* [TASK DETAILS]:
Your task is to repeat the entries below exactly and to leave their images out.

════════════════

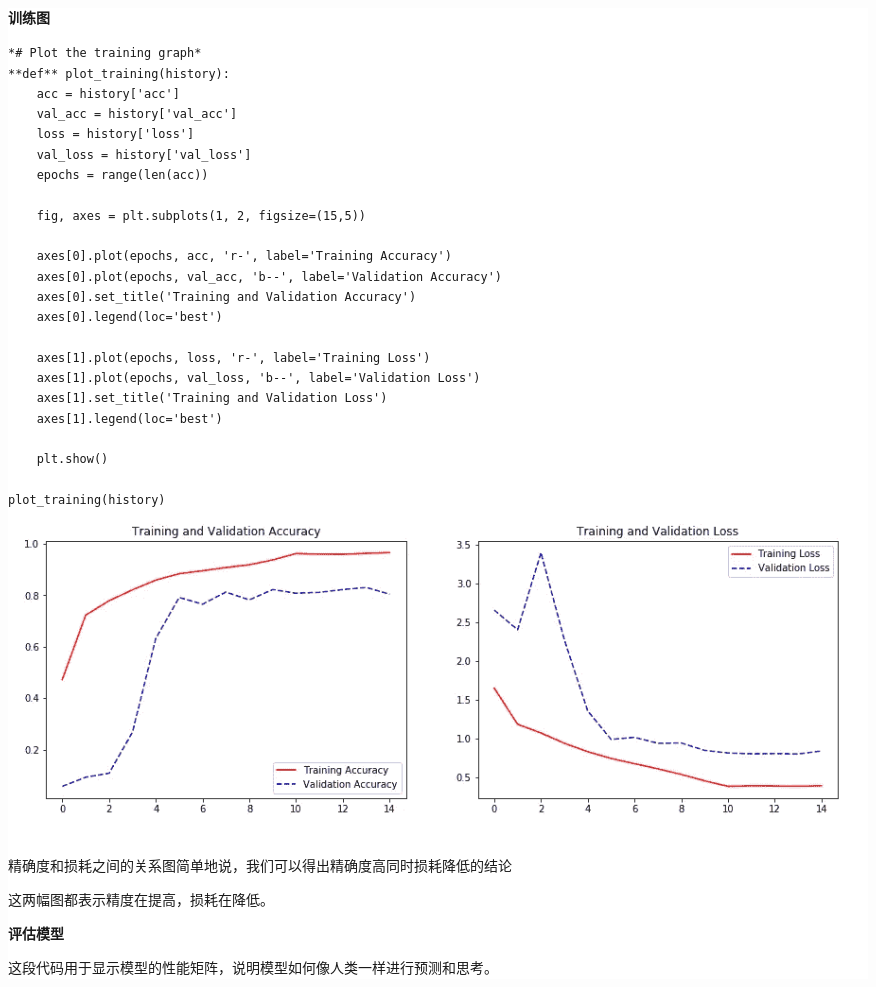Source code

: **训练图**

```
*# Plot the training graph*
**def** plot_training(history):
    acc = history['acc']
    val_acc = history['val_acc']
    loss = history['loss']
    val_loss = history['val_loss']
    epochs = range(len(acc))

    fig, axes = plt.subplots(1, 2, figsize=(15,5))

    axes[0].plot(epochs, acc, 'r-', label='Training Accuracy')
    axes[0].plot(epochs, val_acc, 'b--', label='Validation Accuracy')
    axes[0].set_title('Training and Validation Accuracy')
    axes[0].legend(loc='best')

    axes[1].plot(epochs, loss, 'r-', label='Training Loss')
    axes[1].plot(epochs, val_loss, 'b--', label='Validation Loss')
    axes[1].set_title('Training and Validation Loss')
    axes[1].legend(loc='best')

    plt.show()

plot_training(history)
```

![](img/0e26fd4279a7dcbd35e989adf442b14e.png)

精确度和损耗之间的关系图简单地说，我们可以得出精确度高同时损耗降低的结论

这两幅图都表示精度在提高，损耗在降低。

**评估模型**

这段代码用于显示模型的性能矩阵，说明模型如何像人类一样进行预测和思考。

════════════════

* [RESULT BELOW]:
Source code

: **训练图**

```
*# Plot the training graph*
**def** plot_training(history):
    acc = history['acc']
    val_acc = history['val_acc']
    loss = history['loss']
    val_loss = history['val_loss']
    epochs = range(len(acc))

    fig, axes = plt.subplots(1, 2, figsize=(15,5))

    axes[0].plot(epochs, acc, 'r-', label='Training Accuracy')
    axes[0].plot(epochs, val_acc, 'b--', label='Validation Accuracy')
    axes[0].set_title('Training and Validation Accuracy')
    axes[0].legend(loc='best')

    axes[1].plot(epochs, loss, 'r-', label='Training Loss')
    axes[1].plot(epochs, val_loss, 'b--', label='Validation Loss')
    axes[1].set_title('Training and Validation Loss')
    axes[1].legend(loc='best')

    plt.show()

plot_training(history)
```

![](img/0e26fd4279a7dcbd35e989adf442b14e.png)

精确度和损耗之间的关系图简单地说，我们可以得出精确度高同时损耗降低的结论

这两幅图都表示精度在提高，损耗在降低。

**评估模型**

这段代码用于显示模型的性能矩阵，说明模型如何像人类一样进行预测和思考。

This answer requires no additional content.